Dataset entries
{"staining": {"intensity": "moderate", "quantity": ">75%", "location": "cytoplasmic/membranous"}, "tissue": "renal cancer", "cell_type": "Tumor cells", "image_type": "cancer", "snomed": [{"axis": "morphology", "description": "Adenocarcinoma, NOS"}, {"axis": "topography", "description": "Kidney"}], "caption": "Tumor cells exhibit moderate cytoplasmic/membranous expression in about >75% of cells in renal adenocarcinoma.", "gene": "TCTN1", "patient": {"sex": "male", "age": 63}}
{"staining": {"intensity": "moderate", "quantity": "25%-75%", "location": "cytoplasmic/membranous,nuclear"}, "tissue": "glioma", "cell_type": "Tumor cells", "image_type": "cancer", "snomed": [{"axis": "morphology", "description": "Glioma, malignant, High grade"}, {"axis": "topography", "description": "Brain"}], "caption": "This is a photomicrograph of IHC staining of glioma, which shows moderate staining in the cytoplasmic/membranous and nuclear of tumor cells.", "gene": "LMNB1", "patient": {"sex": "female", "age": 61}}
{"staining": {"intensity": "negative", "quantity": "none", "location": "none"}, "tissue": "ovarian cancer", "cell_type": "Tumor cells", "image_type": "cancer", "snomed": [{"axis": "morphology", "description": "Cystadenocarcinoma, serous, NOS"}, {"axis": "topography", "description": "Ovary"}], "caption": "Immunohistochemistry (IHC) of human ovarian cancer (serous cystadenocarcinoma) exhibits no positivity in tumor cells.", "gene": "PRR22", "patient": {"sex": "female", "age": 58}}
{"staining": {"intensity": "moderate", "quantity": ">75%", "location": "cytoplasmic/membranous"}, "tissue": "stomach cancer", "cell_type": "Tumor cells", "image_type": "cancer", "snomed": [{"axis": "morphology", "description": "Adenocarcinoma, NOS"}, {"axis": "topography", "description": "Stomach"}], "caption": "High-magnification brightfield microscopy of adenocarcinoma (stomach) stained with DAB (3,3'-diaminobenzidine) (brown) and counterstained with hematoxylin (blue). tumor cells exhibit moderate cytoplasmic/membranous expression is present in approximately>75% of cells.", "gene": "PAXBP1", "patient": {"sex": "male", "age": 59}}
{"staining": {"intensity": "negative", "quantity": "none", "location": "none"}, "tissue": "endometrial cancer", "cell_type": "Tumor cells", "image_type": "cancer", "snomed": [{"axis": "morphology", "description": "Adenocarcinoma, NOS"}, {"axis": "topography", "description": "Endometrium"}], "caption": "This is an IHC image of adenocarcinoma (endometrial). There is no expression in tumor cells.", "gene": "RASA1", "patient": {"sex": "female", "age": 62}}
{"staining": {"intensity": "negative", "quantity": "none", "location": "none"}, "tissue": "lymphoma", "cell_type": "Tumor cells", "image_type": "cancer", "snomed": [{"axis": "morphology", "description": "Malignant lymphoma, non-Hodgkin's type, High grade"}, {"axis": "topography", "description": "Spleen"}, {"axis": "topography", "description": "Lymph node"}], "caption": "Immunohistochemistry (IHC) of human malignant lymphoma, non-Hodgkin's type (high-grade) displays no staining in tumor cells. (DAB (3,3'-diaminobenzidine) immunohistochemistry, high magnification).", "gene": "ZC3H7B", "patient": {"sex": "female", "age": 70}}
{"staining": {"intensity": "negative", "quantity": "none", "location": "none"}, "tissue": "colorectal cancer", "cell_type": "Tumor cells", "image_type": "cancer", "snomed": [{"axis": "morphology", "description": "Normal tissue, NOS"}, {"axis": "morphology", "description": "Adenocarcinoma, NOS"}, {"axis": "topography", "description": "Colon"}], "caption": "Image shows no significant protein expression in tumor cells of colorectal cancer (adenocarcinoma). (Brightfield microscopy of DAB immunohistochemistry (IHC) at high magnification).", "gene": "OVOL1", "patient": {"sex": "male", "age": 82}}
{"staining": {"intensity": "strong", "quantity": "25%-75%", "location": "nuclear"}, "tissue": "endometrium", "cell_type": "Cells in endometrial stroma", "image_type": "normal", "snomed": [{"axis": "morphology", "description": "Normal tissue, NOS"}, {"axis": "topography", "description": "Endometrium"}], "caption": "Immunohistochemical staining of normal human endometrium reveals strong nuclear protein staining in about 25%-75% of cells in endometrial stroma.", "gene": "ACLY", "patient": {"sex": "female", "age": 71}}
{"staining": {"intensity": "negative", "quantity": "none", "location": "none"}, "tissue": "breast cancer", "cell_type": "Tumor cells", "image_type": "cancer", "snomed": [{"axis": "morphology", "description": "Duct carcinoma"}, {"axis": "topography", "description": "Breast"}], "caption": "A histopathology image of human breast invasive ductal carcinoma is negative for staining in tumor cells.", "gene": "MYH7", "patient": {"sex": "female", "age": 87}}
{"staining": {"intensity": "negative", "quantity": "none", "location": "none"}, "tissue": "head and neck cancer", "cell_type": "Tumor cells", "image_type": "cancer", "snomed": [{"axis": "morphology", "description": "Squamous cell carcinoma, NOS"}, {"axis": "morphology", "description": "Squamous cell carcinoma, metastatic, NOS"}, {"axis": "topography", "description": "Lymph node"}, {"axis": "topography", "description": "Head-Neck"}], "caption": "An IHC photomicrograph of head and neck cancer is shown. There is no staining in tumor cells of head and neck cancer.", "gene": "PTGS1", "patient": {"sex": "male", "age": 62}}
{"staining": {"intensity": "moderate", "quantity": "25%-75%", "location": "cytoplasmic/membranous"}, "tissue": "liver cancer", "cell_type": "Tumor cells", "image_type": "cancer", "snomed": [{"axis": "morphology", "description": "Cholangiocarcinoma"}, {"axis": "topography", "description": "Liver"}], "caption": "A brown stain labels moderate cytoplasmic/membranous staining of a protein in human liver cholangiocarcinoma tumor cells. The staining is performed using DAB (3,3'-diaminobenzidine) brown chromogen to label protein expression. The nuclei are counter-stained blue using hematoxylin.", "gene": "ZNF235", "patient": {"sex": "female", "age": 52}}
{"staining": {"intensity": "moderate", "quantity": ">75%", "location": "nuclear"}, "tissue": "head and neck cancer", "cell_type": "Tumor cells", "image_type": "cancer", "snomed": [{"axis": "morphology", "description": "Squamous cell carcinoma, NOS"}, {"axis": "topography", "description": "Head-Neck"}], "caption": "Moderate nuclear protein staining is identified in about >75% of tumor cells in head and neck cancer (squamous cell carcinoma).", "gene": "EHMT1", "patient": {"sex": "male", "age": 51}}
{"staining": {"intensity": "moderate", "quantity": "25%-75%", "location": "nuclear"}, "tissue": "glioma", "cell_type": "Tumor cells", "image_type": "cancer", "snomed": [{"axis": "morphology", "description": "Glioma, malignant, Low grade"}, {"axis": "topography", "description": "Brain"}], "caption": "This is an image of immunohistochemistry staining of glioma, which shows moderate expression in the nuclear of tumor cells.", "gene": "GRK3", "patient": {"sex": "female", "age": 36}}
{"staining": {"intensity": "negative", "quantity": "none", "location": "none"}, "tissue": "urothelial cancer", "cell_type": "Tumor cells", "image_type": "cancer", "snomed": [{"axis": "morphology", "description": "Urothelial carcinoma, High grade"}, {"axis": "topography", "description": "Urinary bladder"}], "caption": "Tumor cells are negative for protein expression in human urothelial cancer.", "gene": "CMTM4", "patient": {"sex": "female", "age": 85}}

[Instructions to follow]
Quote every line of the records above, from the first down to the one holding "is a photomicrograph", exactly as written.

[Answer section]
{"staining": {"intensity": "moderate", "quantity": ">75%", "location": "cytoplasmic/membranous"}, "tissue": "renal cancer", "cell_type": "Tumor cells", "image_type": "cancer", "snomed": [{"axis": "morphology", "description": "Adenocarcinoma, NOS"}, {"axis": "topography", "description": "Kidney"}], "caption": "Tumor cells exhibit moderate cytoplasmic/membranous expression in about >75% of cells in renal adenocarcinoma.", "gene": "TCTN1", "patient": {"sex": "male", "age": 63}}
{"staining": {"intensity": "moderate", "quantity": "25%-75%", "location": "cytoplasmic/membranous,nuclear"}, "tissue": "glioma", "cell_type": "Tumor cells", "image_type": "cancer", "snomed": [{"axis": "morphology", "description": "Glioma, malignant, High grade"}, {"axis": "topography", "description": "Brain"}], "caption": "This is a photomicrograph of IHC staining of glioma, which shows moderate staining in the cytoplasmic/membranous and nuclear of tumor cells.", "gene": "LMNB1", "patient": {"sex": "female", "age": 61}}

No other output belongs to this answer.